London’s Changing Riverscape is a book that charts the visual history of The Thames, building on two photographic panoramas from 1937 and 1997 originally compared by Elmers and Werner in London’s LostRiverscape (1988).
The pair joined London’s Found Riverscape Partnership (M. Seaborne, G. Diprose and C. Craig) for London’s Riverscape (2000) and the team composed this book adding a further panorama, covering the same ten-mile sequence of shots, taken in 2008.
The first full-page picture reminds the reader that the Thames was even an iconic piece of landscape in 1930. The photograph portrays a crowd lined along London Bridge, looking out upon the bustle of the Pool of London. It is here that the book begins, documenting the physical changes along the river’s banks through the three panoramas. From the Upper Pool (North Bank), the optical journey travels as far as the Isle of Dogs before swinging back up to the South Bank.
The visual contrasts are striking; often accompanied by insightful commentary and delightful anecdotes. One image from the 1937 collection depicts a group of ‘mudlarks’ in the Wapping and Shadwell area, enjoying a spot of naked cricket.

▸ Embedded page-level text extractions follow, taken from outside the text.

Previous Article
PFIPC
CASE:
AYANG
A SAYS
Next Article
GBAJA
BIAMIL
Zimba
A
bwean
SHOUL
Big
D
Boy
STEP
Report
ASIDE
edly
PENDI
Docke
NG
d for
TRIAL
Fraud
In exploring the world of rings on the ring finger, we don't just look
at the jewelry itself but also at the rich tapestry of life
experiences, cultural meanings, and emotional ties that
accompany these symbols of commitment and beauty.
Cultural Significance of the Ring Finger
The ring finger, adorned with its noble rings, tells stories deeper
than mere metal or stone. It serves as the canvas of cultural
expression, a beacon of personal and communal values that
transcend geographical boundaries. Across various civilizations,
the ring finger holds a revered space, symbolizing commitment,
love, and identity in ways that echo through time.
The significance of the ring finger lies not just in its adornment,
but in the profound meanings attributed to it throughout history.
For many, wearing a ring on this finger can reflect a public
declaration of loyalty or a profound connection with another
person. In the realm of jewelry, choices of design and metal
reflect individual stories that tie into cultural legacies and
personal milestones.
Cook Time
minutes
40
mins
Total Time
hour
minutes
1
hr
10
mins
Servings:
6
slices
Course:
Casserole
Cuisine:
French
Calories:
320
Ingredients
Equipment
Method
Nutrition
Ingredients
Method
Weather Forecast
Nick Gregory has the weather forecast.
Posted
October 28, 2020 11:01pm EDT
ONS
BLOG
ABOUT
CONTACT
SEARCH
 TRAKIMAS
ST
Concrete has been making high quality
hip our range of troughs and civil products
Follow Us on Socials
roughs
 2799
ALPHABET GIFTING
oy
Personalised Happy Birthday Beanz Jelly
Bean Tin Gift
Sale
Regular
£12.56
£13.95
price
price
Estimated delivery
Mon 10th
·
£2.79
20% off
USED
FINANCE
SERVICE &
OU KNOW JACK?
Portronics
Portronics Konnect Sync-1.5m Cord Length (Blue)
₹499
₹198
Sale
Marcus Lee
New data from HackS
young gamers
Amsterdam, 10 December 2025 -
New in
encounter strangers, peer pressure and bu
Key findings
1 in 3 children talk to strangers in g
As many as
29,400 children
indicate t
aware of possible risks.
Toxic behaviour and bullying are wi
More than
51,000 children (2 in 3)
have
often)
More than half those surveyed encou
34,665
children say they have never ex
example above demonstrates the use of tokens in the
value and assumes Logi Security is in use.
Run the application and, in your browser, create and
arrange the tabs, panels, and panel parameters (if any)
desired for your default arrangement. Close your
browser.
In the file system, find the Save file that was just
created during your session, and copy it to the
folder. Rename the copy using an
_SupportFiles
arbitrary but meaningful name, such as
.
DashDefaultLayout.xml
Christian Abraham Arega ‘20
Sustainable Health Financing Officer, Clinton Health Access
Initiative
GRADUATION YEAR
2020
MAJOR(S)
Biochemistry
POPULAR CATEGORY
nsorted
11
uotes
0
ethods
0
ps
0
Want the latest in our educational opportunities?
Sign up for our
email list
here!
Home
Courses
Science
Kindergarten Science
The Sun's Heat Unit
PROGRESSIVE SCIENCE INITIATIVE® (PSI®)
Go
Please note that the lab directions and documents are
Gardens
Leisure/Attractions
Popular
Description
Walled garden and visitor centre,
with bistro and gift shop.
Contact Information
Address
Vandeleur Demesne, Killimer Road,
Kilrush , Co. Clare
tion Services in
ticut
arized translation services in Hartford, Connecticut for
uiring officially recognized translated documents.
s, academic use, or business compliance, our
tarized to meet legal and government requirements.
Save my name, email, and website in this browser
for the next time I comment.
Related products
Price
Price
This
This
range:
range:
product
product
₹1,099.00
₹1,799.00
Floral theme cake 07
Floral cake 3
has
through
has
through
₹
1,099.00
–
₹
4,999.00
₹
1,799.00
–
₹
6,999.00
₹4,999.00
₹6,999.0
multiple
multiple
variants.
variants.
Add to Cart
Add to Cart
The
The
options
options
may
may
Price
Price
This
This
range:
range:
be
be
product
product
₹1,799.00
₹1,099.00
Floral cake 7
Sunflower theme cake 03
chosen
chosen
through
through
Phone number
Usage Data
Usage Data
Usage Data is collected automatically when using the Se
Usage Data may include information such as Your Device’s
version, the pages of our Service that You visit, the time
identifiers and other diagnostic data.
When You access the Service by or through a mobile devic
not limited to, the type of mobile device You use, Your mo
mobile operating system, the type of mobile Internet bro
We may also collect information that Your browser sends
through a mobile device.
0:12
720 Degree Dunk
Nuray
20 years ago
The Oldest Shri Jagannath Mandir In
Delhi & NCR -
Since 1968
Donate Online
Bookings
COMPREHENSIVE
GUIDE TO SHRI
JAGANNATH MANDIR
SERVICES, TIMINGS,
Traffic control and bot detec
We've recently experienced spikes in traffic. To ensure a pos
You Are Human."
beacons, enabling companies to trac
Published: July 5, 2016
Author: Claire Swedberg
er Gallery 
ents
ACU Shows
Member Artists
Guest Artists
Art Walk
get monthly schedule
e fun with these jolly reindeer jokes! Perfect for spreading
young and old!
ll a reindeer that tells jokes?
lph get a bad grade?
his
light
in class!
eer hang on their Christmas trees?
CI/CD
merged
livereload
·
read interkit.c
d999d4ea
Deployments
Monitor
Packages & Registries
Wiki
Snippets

Perusing all areas into which the river breathes life, the collaboration observe with Dickensian nostalgia that “what is now some of London’s most sought-after accommodation is only a hundred yards away from what had once been one of the city’s most notorious nineteenth-century slums”(pg 189). This, describing Bermondsey’s waterfront, acutely notes the river’s turn towards visual commodity. Yet while some may lament the corporate face which has replaced a working river of character, the authors remind us that this is only the river’s current trend – its prominent place in London’s psyche ensuring its adaptability to any cultural, economic or social shift.